Selecting Data for Preservation


For data archiving to be a meaningful and cost effective activity, it is important to be selective when deciding which data to keep. Data selection is a subjective process and will be determined by the nature of the project and types of data produced. Consider the following when making decisions on which data to keep:

  • Any relevant institutional or legal requirements (Does your funding body have a data policy that specifies a retention period for the project’s data? Is the data affected by legislation such as Data Protection, Freedom of Information or copyright?)
  • The scientific or historical value of data (Is the data vital to your project? Has it been used again in subsequent projects or research?
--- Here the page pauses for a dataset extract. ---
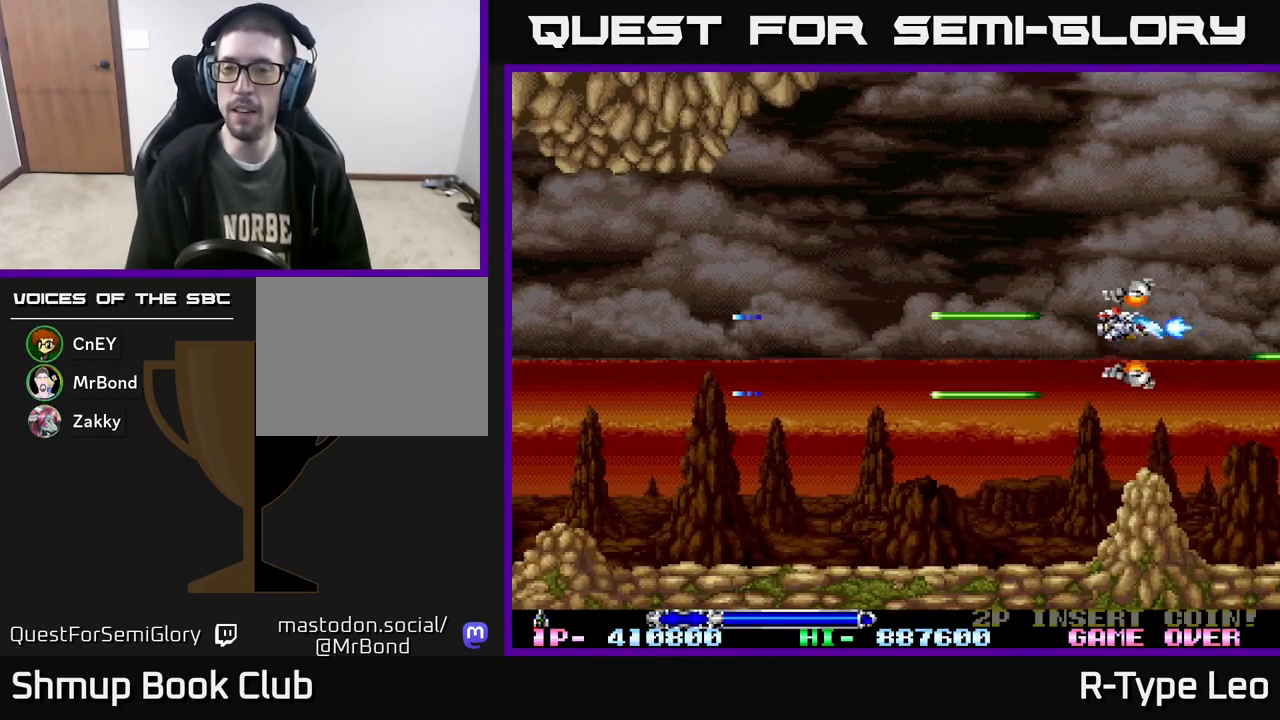
{"buttons": ["R2", "DPAD_DOWN"], "events": [[33, "DPAD_UP", "up"], [467, "DPAD_DOWN", "down"], [467, "DPAD_LEFT", "up"]]}
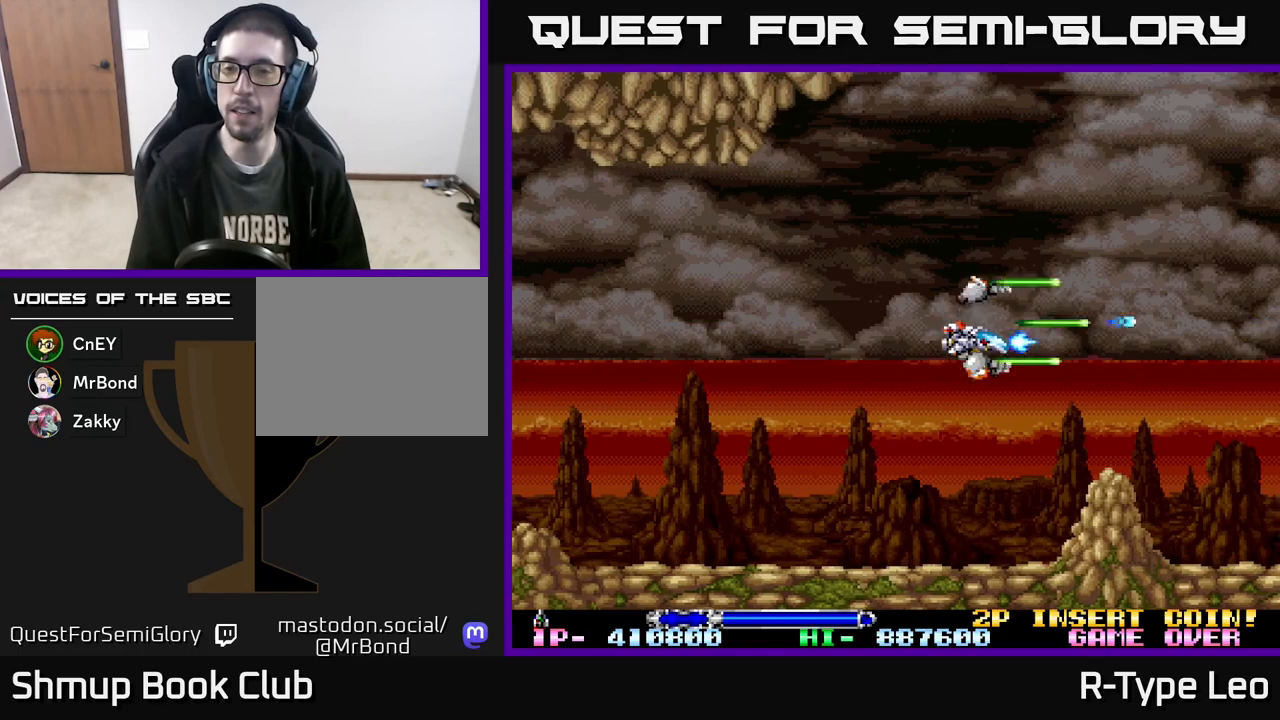
{"buttons": ["R2"], "events": [[67, "DPAD_LEFT", "down"], [117, "DPAD_DOWN", "up"], [283, "DPAD_LEFT", "up"]]}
Can the data be replicated or re-measured without considerable cost or new external funding?)
  • Uniqueness of the data (Does it duplicate existing work or is it unique? Do other copies exist elsewhere, and if so will they be preserved?)
  • Potential for reuse of the data (Are there any intellectual property rights (IPR) issues relating to sharing or reuse of the data? Are human subjects involved and was consent given for archiving or reusing the dataset? Is the dataset in a format that allows others to reuse it without cost or other restrictions?)
  • Cost effectiveness of the data storage (How much will long-term storage of the data cost? Have you secured funds to cover the storage costs?)
  • Documentation of the data (Is there a data dictionary explaining things such as field names and the context of the data? Is there sufficient documentation to allow the data to be found wherever it is stored?)

(Based on information from the University of Cambridge)

These criteria will be used when assessing data to be submitted to Royal Holloway's Figshare.